Mr. DeLay, the first House leader to be indicted while in office in at least a century, categorically denied any wrongdoing yesterday and bluntly accused the Democratic district attorney of Travis County, Texas, Ronnie Earle, of pursuing the case for political motives.
“This morning in an act of blatant political partisanship, a rogue district attorney in Travis County, Texas, named Ronnie Earle, charged me with one count of criminal conspiracy, a reckless charge wholly unsupported by the facts,” Mr. DeLay said at a Capitol Hill press conference. “This is one of the weakest, most baseless indictments in American history.
“It’s a sham, and Mr. Earle knows it,” he said. “It’s a charge that cannot hold up even under the most glancing scrutiny. This act is the product of a coordinated, premeditated campaign of political retribution, the all too predictable result of a vengeful investigation led by a partisan fanatic.”
Mr. DeLay accused the district attorney of abusing the power of the district attorney’s office to exact personal revenge for the role the majority leader played in the Texas Republican legislative campaign in 2002 and for his advocacy for a new congressional map for Texas in 2003.
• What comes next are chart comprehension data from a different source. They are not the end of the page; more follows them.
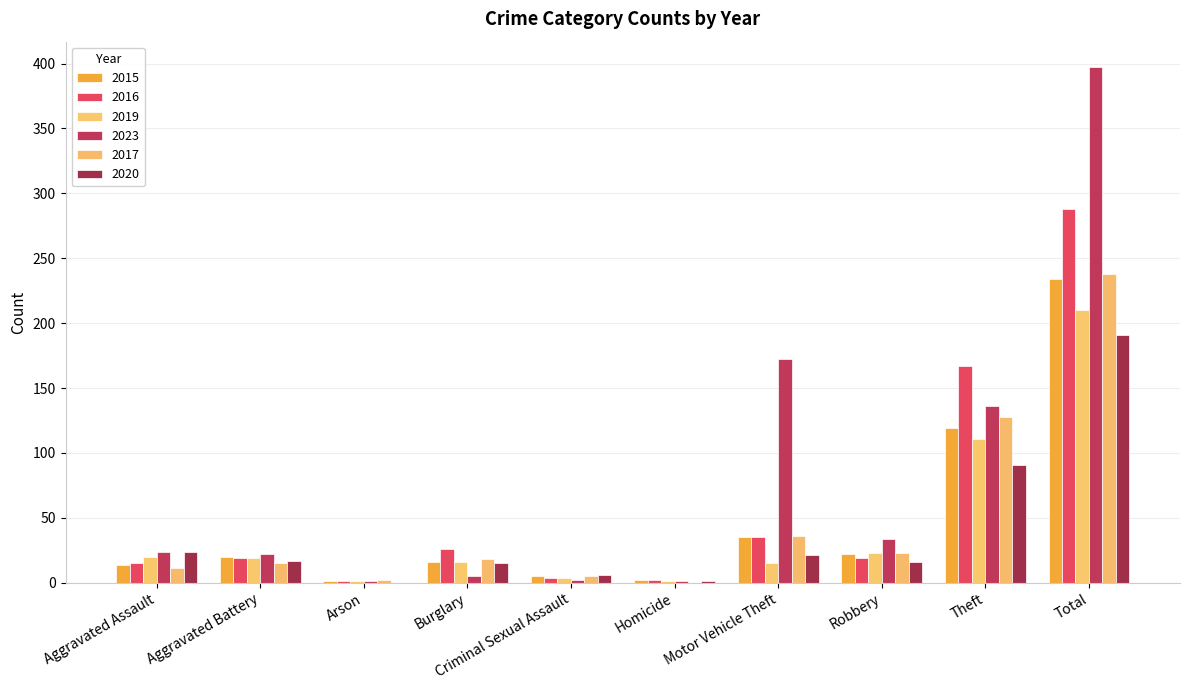

What is the value of the 2020 bar at the 9th from the left?

91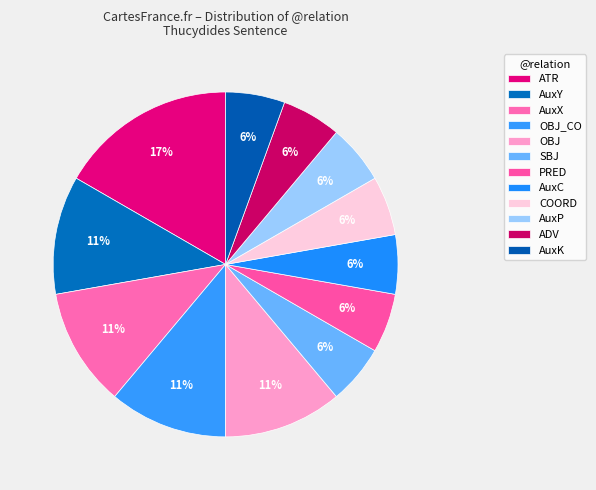

Count the number of slices in the pie.

12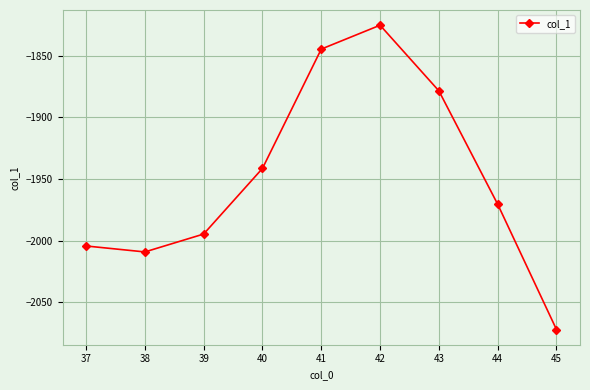

How many categories are shown in the chart?

9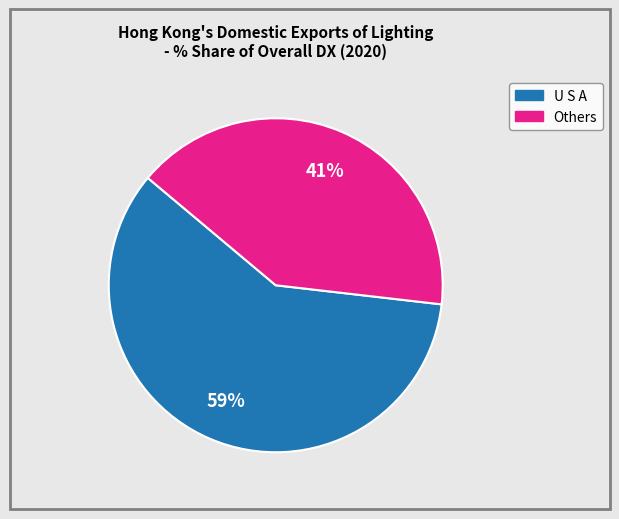

How many slices are in this pie chart?

2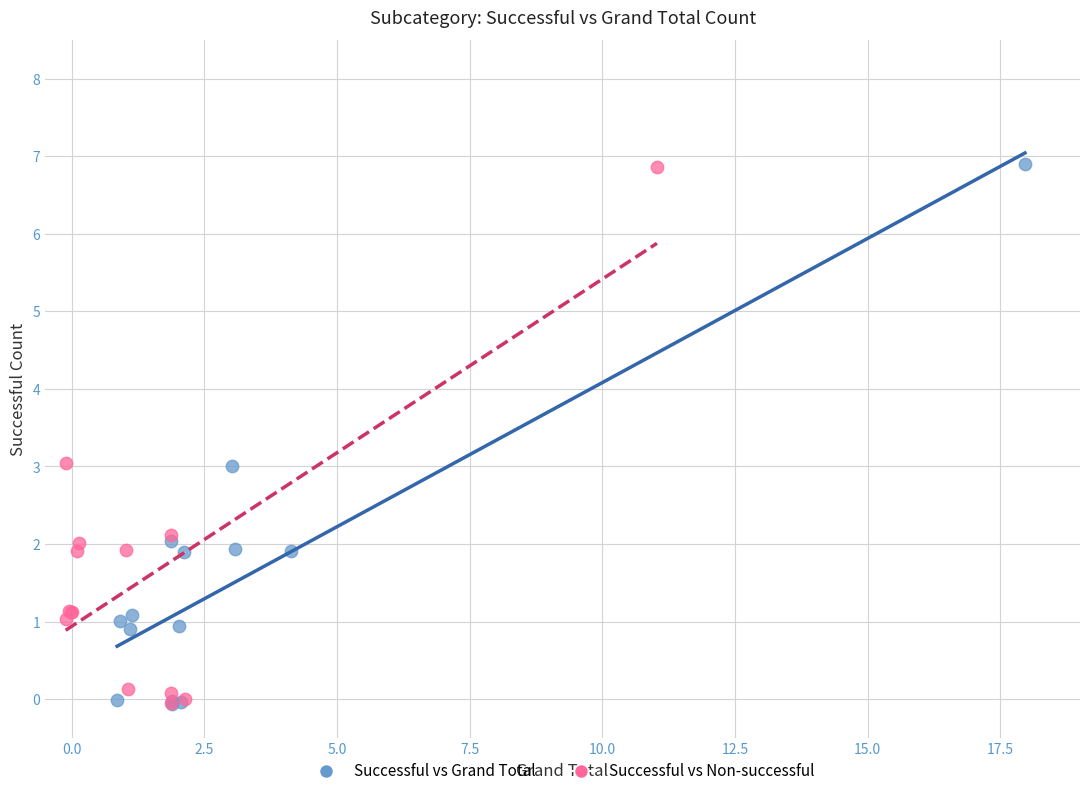

Which series has the widest spread of Y values?

Successful vs Grand Total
“As it turned out, those efforts were successful,” he said. “Over the course of this long and bitter political battle, it became clear that the retribution for our success would be ferocious. Today, that retribution is being exacted.”
Mr. DeLay said he had “notified the speaker that I will temporarily step aside from my position as majority leader pursuant to rules of the House Republican Conference.”
House Republicans quickly named Majority Whip Roy Blunt of Missouri as majority leader, a move Mr. Blunt called temporary.
Mr. Earle was not available for comment, but told reporters in Austin, Texas, that his office prosecutes “abuses of power” and seeks to “bring those abuses to the public.” In defending the indictment, he said he has prosecuted many Democrats in the past.
“That kind of attack is what they believe of themselves,” Mr. Earle said. “I don’t know what else they would say.”
Mr. DeLay’s attorney, Dick DeGuerin, said he would seek a trial in the case before the end of the year.
He also said he would try to prevent his client from being “taken down in handcuffs, photographed and fingerprinted. That’s uncalled for.”
House Minority Leader Nancy Pelosi, California Democrat, called the indictment the “latest example that Republicans in Congress are plagued by a culture of corruption at the expense of the American people.”
Democratic National Committee Chairman Howard Dean said the Republican leadership in Washington “is now spending more time answering questions about ethical misconduct than doing the people’s business.”